CDAP for Spark
With so much data being processed by enterprises everyday, it’s essential to stream and analyze it in real-time. Apache Spark provides a framework for advanced analytics right out of the box, including a tool for accelerated queries, a machine learning library and a streaming analytics engine. Its pre-built libraries are easier and faster to use rather than having to implement these analytics via MapReduce, which requires specialized skills.
However, many enterprises fail to take advantage of Spark's sophisticated processing capabilities because of the absence of tools and reusable components that would increase efficiencies when creating multiple Spark applications. Spark also lacks key features required by enterprises, including built-in data governance. Without the ability to audit metadata, it is difficult to track the data lifecycle, which results in developers having to create custom-built data tracking solutions.

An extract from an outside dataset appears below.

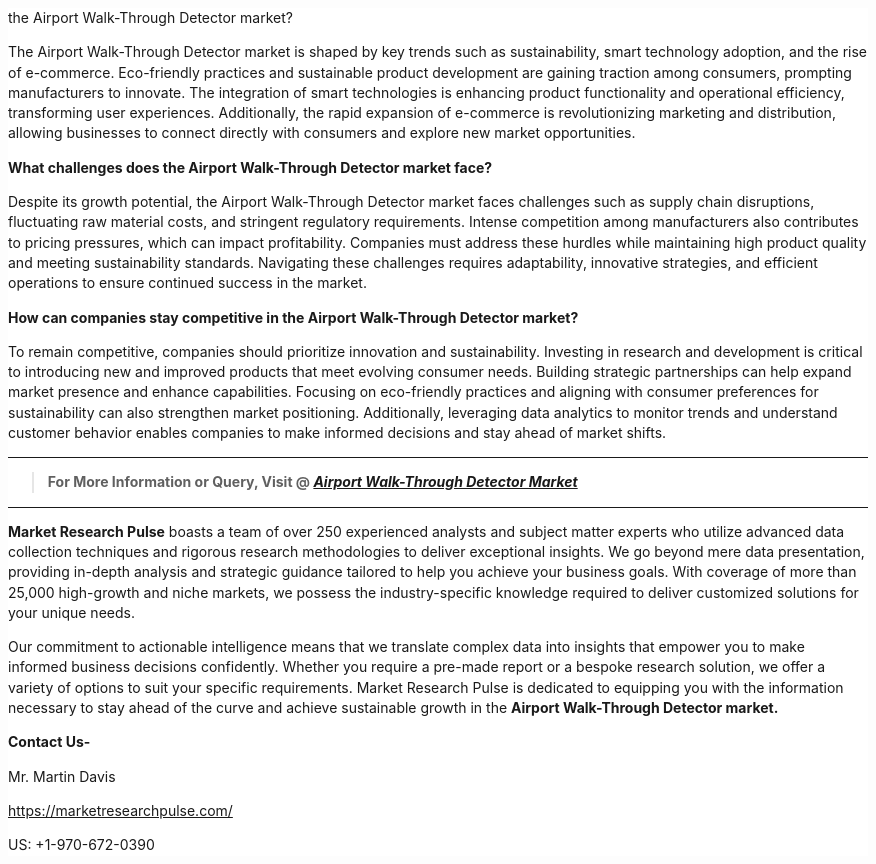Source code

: the Airport Walk-Through Detector market?</strong></p><p>The Airport Walk-Through Detector market is shaped by key trends such as sustainability, smart technology adoption, and the rise of e-commerce. Eco-friendly practices and sustainable product development are gaining traction among consumers, prompting manufacturers to innovate. The integration of smart technologies is enhancing product functionality and operational efficiency, transforming user experiences. Additionally, the rapid expansion of e-commerce is revolutionizing marketing and distribution, allowing businesses to connect directly with consumers and explore new market opportunities.</p><p><strong>What challenges does the Airport Walk-Through Detector market face?</strong></p><p>Despite its growth potential, the Airport Walk-Through Detector market faces challenges such as supply chain disruptions, fluctuating raw material costs, and stringent regulatory requirements. Intense competition among manufacturers also contributes to pricing pressures, which can impact profitability. Companies must address these hurdles while maintaining high product quality and meeting sustainability standards. Navigating these challenges requires adaptability, innovative strategies, and efficient operations to ensure continued success in the market.</p><p><strong>How can companies stay competitive in the Airport Walk-Through Detector market?</strong></p><p>To remain competitive, companies should prioritize innovation and sustainability. Investing in research and development is critical to introducing new and improved products that meet evolving consumer needs. Building strategic partnerships can help expand market presence and enhance capabilities. Focusing on eco-friendly practices and aligning with consumer preferences for sustainability can also strengthen market positioning. Additionally, leveraging data analytics to monitor trends and understand customer behavior enables companies to make informed decisions and stay ahead of market shifts.</p><hr /><blockquote><p><strong>For More Information or Query, Visit @&nbsp;<em><a href="https://marketresearchpulse.com/report/97029/airport-walk-through-detector-market?utm_source=Linkedin&utm_medium=023">Airport Walk-Through Detector Market</a></em></strong></p></blockquote><hr /><p><strong>Market Research Pulse</strong> boasts a team of over 250 experienced analysts and subject matter experts who utilize advanced data collection techniques and rigorous research methodologies to deliver exceptional insights. We go beyond mere data presentation, providing in-depth analysis and strategic guidance tailored to help you achieve your business goals. With coverage of more than 25,000 high-growth and niche markets, we possess the industry-specific knowledge required to deliver customized solutions for your unique needs.</p><p>Our commitment to actionable intelligence means that we translate complex data into insights that empower you to make informed business decisions confidently. Whether you require a pre-made report or a bespoke research solution, we offer a variety of options to suit your specific requirements. Market Research Pulse is dedicated to equipping you with the information necessary to stay ahead of the curve and achieve sustainable growth in the <strong>Airport Walk-Through Detector market.</strong></p><p><strong>Contact Us-</strong></p><p>Mr. Martin Davis</p><p>https://marketresearchpulse.com/</p><p>US: +1-970-672-0390</p>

Furthermore, Spark is unable to support globally consistent transactions, which prevents use cases where time-ordered writes to the database are critical. Finally, Spark does not aggregate logs in a central location, which means developers and DevOps engineers must dig through each node to debug applications.
Cask Tracker provides an out-of-the-box governance solution, giving Spark users access to metadata as well as audit trail and data lineage analysis.
Packaged into CDAP, Apache Tephra, a transaction engine that supports multi-versioning and rollback, provides globally consistent transactions on top of Spark.
Rapid Time to Value
Cask Data Application Platform (CDAP) simplifies the process of building and debugging a Spark application by offering reusable building blocks and aggregating all Spark logs and making them viewable in real time.
CDAP runs each Spark process in a container, allowing developers to run Spark and other Hadoop processes in parallel on the same cluster.